The material he’s referring to is Matthew F. Jones’s novel, which Jones also adapted. When a producer brought the book to him, Rosenthal said, “He said, ‘You’re going to like this’ and I did. The book is so rich and atmospheric, and the characters are so oddball, special, Coen brothers-esque. And I got very excited about it.”
At that point, Rosenthal was involved with very different material. Just out of the AFI, he had written a dark script that found some interest but only that. Then he went in a different direction, directing the comedy “Watch This Movie,” starring Seth Myers, and a romantic comedy, “Falling Up,” that featured, among others, Snoop Dogg. After that he wrote and directed “Janie Jones,” starring Abigail Breslin and based on his own life and that of his daughter, who he didn’t meet until she was 11. (She’s now 24.) That opened up some opportunities, and when “A Single Shot” presented itself, Rosenthal put together a video look-book of film clips, including “There Will Be Blood,” “Harlan County USA,” “No Country For Old Men,” Kurasawa’s “Ran,” and music by Arvo Pärt. He got the job.

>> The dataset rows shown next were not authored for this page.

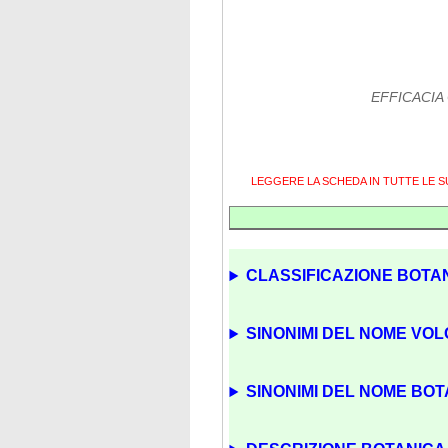
EFFICACIA
LEGGERE LA SCHEDA IN TUTTE LE 
CLASSIFICAZIONE BOTAN
SINONIMI DEL NOME VOL
SINONIMI DEL NOME BOTA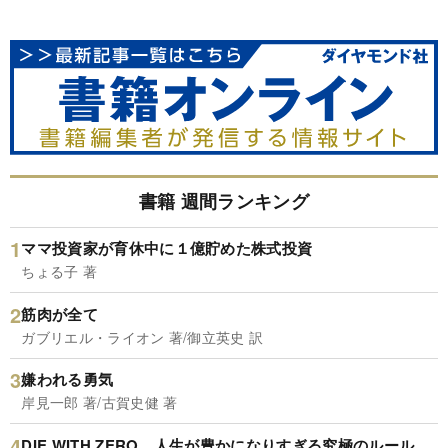
書籍 週間ランキング
ママ投資家が育休中に１億貯めた株式投資
ちょる子 著
筋肉が全て
ガブリエル・ライオン 著/御立英史 訳
嫌われる勇気
岸見一郎 著/古賀史健 著
DIE WITH ZERO 人生が豊かになりすぎる究極のルール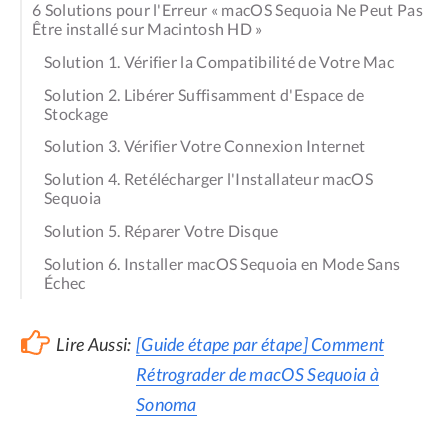
6 Solutions pour l'Erreur « macOS Sequoia Ne Peut Pas
Être installé sur Macintosh HD »
Solution 1. Vérifier la Compatibilité de Votre Mac
Solution 2. Libérer Suffisamment d'Espace de
Stockage
Solution 3. Vérifier Votre Connexion Internet
Solution 4. Retélécharger l'Installateur macOS
Sequoia
Solution 5. Réparer Votre Disque
Solution 6. Installer macOS Sequoia en Mode Sans
Échec
Lire Aussi:
[Guide étape par étape] Comment
Rétrograder de macOS Sequoia à
Sonoma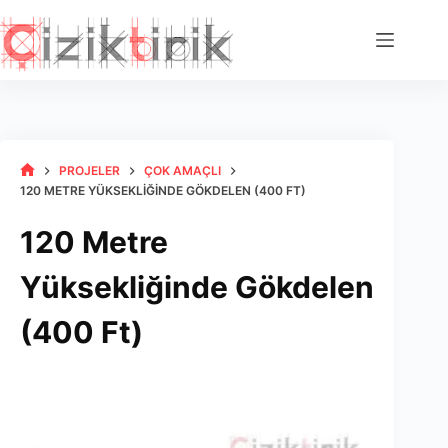
Skip
to
content
PROJELER
ÇOK AMAÇLI
HOME
120 METRE YÜKSEKLIĞINDE GÖKDELEN (400 FT)
120 Metre
Yüksekliğinde Gökdelen
(400 Ft)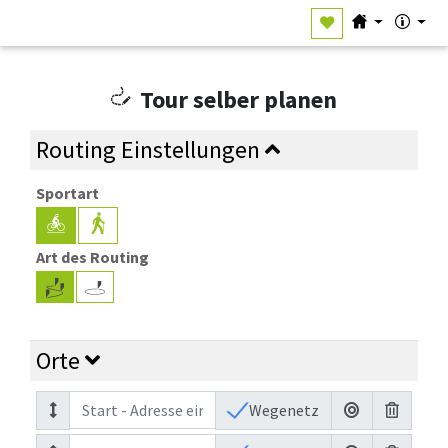
Tour selber planen
Routing Einstellungen
Sportart
Art des Routing
Orte
Wegenetz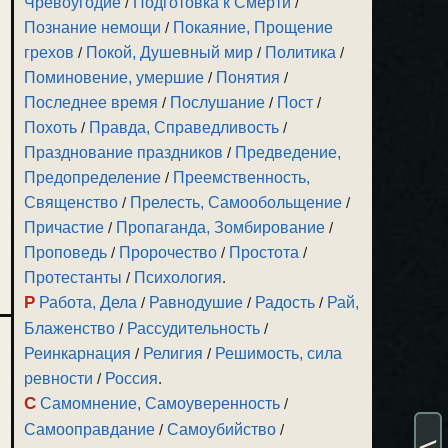
Чревоугодие
/
Подготовка к Смерти
/
Познание немощи
/
Покаяние, Прощение
грехов
/
Покой, Душевный мир
/
Политика
/
Поминовение, умершие
/
Понятия
/
Последнее время
/
Послушание
/
Пост
/
Похоть
/
Правда, Справедливость
/
Празднование праздников
/
Предведение,
Предопределение
/
Преемственность,
Священство
/
Прелесть, Самообольщение
/
Причастие
/
Пропаганда, Зомбирование
/
Проповедь
/
Пророчество
/
Простота
/
Протестанты
/
Психология
.
Р
Работа, Дела
/
Равнодушие
/
Радость
/
Рай,
Блаженство
/
Рассудительность
/
Реинкарнация
/
Религия
/
Решимость, сила
ревности
/
Россия
.
С
Самомнение, Самоуверенность
/
Самооправдание
/
Самоубийство
/
<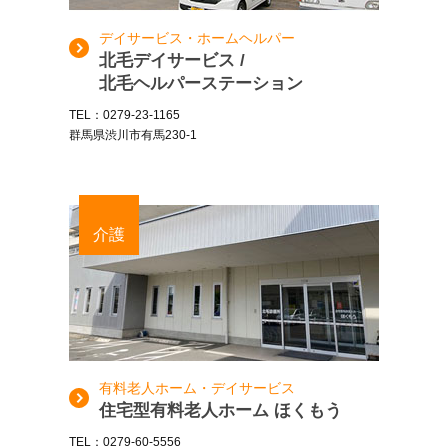
デイサービス・ホームヘルパー
北毛デイサービス /
北毛ヘルパーステーション
TEL：0279-23-1165
群馬県渋川市有馬230-1
介護
有料老人ホーム・デイサービス
住宅型有料老人ホーム ほくもう
TEL：0279-60-5556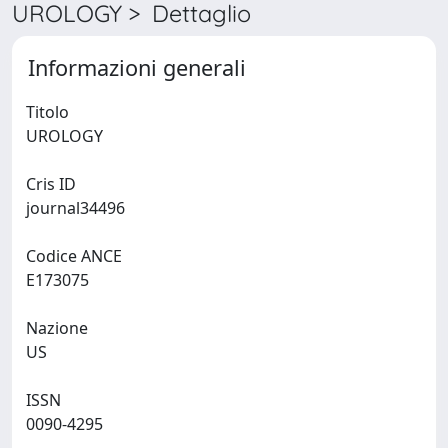
UROLOGY > Dettaglio
Informazioni generali
Titolo
UROLOGY
Cris ID
journal34496
Codice ANCE
E173075
Nazione
US
ISSN
0090-4295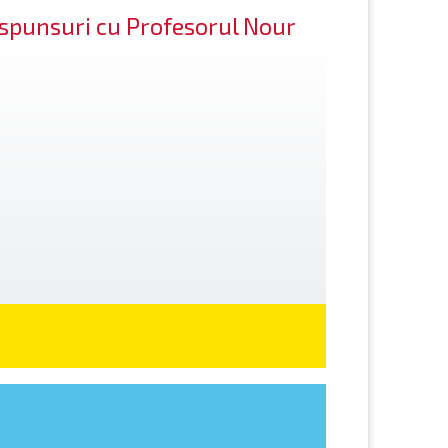
răspunsuri cu Profesorul Nour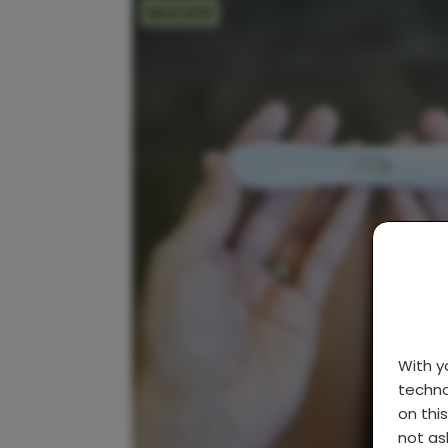
MOEDER
With 
techno
on thi
not as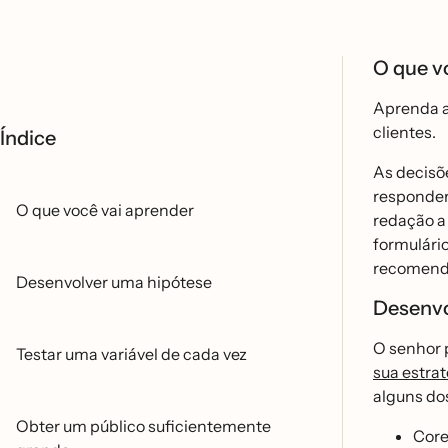
O que v
Aprenda as
clientes.
Índice
As decisõ
respondera
O que você vai aprender
redação 
formulári
recomenda
Desenvolver uma hipótese
Desenvo
O senhor 
Testar uma variável de cada vez
sua estrat
alguns dos
Obter um público suficientemente
Core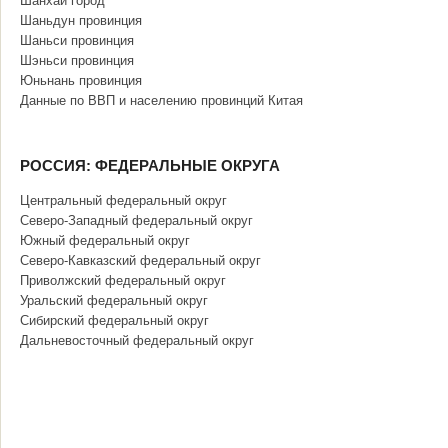
Шанхай город
Шаньдун провинция
Шаньси провинция
Шэньси провинция
Юньнань провинция
Данные по ВВП и населению провинций Китая
РОССИЯ: ФЕДЕРАЛЬНЫЕ ОКРУГА
Центральный федеральный округ
Северо-Западный федеральный округ
Южный федеральный округ
Северо-Кавказский федеральный округ
Приволжский федеральный округ
Уральский федеральный округ
Сибирский федеральный округ
Дальневосточный федеральный округ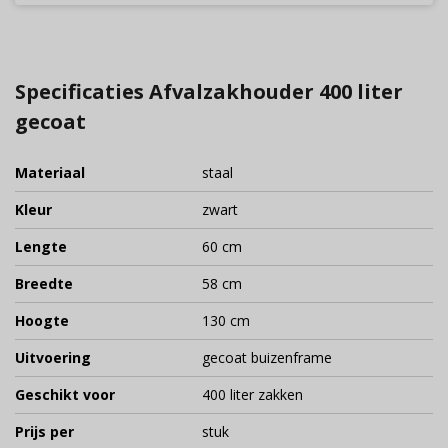
Specificaties Afvalzakhouder 400 liter
gecoat
Materiaal
staal
Kleur
zwart
Lengte
60 cm
Breedte
58 cm
Hoogte
130 cm
Uitvoering
gecoat buizenframe
Geschikt voor
400 liter zakken
Prijs per
stuk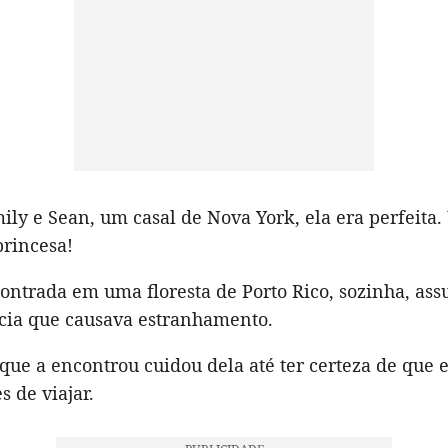
ily e Sean, um casal de Nova York, ela era perfeita
princesa!
ontrada em uma floresta de Porto Rico, sozinha, ass
ia que causava estranhamento.
 que a encontrou cuidou dela até ter certeza de que e
 de viajar.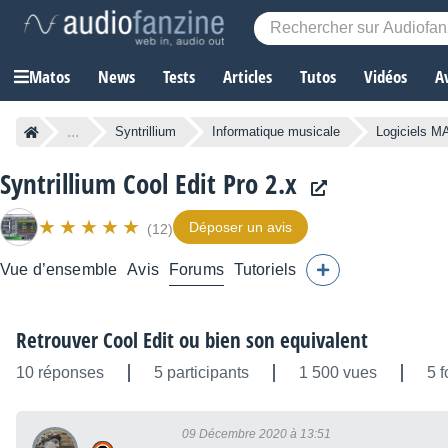
Matos
News
Tests
Articles
Tutos
Vidéos
A
...
Syntrillium
Informatique musicale
Logiciels M
Syntrillium Cool Edit Pro 2.x
Déposer un avis
(12)
Vue d’ensemble
Avis
Forums
Tutoriels
Retrouver Cool Edit ou bien son equivalent
10 réponses
5 participants
1 500 vues
5 f
09 Décembre 2020 à 13:51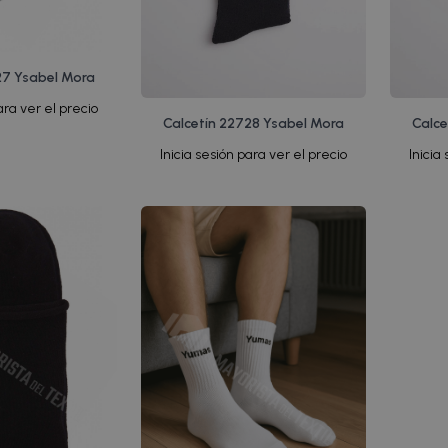
27 Ysabel Mora
ara ver el precio
Calcetín 22728 Ysabel Mora
Calce
Inicia sesión para ver el precio
Inicia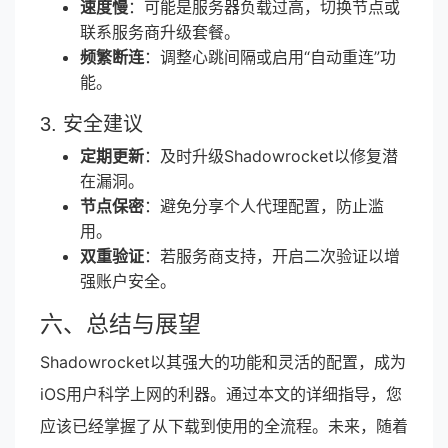
速度慢
：可能是服务器负载过高，切换节点或
联系服务商升级套餐。
频繁断连
：调整心跳间隔或启用“自动重连”功
能。
3. 安全建议
定期更新
：及时升级Shadowrocket以修复潜
在漏洞。
节点保密
：避免分享个人代理配置，防止滥
用。
双重验证
：若服务商支持，开启二次验证以增
强账户安全。
六、总结与展望
Shadowrocket以其强大的功能和灵活的配置，成为
iOS用户科学上网的利器。通过本文的详细指导，您
应该已经掌握了从下载到使用的全流程。未来，随着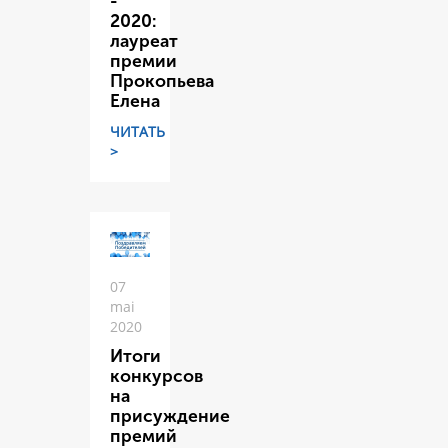
-
2020:
лауреат
премии
Прокопьева
Елена
ЧИТАТЬ
>
07
mai
2020
Итоги
конкурсов
на
присуждение
премий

The movie has some interesting history, the project having “unraveled” in 2011, losing its financing and another good cast in the process. “Most films just go down when that happens,” said Rosenthal, but this one managed to come back thanks to the tenacity of Coen and the other producers. Distribution remains under discussion.
In any case, Rosenthal and Rockwell, both of whom work out/box at the Fortune Gym in Hollywood, are developing a project with producer Michael Costigan about the early 20th-century prize-fighter Billy Miske, who fought one last fight to provide Christmas gifts for his family despite being seriously ill and miraculously won only to die on New Year’s Day.
Obviously, these guys wanted something light and fluffy to follow up their sojourn in the dark woods.